(Dataset entries)
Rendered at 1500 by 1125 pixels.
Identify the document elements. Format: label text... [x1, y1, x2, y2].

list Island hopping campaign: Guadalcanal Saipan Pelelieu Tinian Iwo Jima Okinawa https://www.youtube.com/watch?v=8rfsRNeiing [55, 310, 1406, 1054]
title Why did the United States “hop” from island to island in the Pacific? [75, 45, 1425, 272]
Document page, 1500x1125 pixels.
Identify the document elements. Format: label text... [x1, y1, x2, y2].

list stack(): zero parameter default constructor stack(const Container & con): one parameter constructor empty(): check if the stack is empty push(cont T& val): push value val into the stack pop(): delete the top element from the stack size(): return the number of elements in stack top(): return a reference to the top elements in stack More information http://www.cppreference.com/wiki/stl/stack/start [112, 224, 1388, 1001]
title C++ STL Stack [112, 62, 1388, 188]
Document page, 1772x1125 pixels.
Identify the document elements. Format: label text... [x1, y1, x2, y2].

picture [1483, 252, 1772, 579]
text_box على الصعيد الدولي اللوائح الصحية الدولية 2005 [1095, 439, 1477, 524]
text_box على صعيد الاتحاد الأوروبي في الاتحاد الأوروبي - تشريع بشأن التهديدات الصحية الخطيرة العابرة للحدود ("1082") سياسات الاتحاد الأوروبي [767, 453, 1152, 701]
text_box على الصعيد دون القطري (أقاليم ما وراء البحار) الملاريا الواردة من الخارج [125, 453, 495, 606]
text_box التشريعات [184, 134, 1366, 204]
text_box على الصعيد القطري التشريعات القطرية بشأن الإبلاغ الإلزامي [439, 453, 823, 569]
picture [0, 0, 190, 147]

● **HOW TO COMPLETE THIS TASK**: Repeat every line exactly, starting with the first line of the entries, and stop once the line containing "Document page, 1772x1125 pixels." has been given.

● **TASK SOLUTION**:
Rendered at 1500 by 1125 pixels.
Identify the document elements. Format: label text... [x1, y1, x2, y2].

list Island hopping campaign: Guadalcanal Saipan Pelelieu Tinian Iwo Jima Okinawa https://www.youtube.com/watch?v=8rfsRNeiing [55, 310, 1406, 1054]
title Why did the United States “hop” from island to island in the Pacific? [75, 45, 1425, 272]
Document page, 1500x1125 pixels.
Identify the document elements. Format: label text... [x1, y1, x2, y2].

list stack(): zero parameter default constructor stack(const Container & con): one parameter constructor empty(): check if the stack is empty push(cont T& val): push value val into the stack pop(): delete the top element from the stack size(): return the number of elements in stack top(): return a reference to the top elements in stack More information http://www.cppreference.com/wiki/stl/stack/start [112, 224, 1388, 1001]
title C++ STL Stack [112, 62, 1388, 188]
Document page, 1772x1125 pixels.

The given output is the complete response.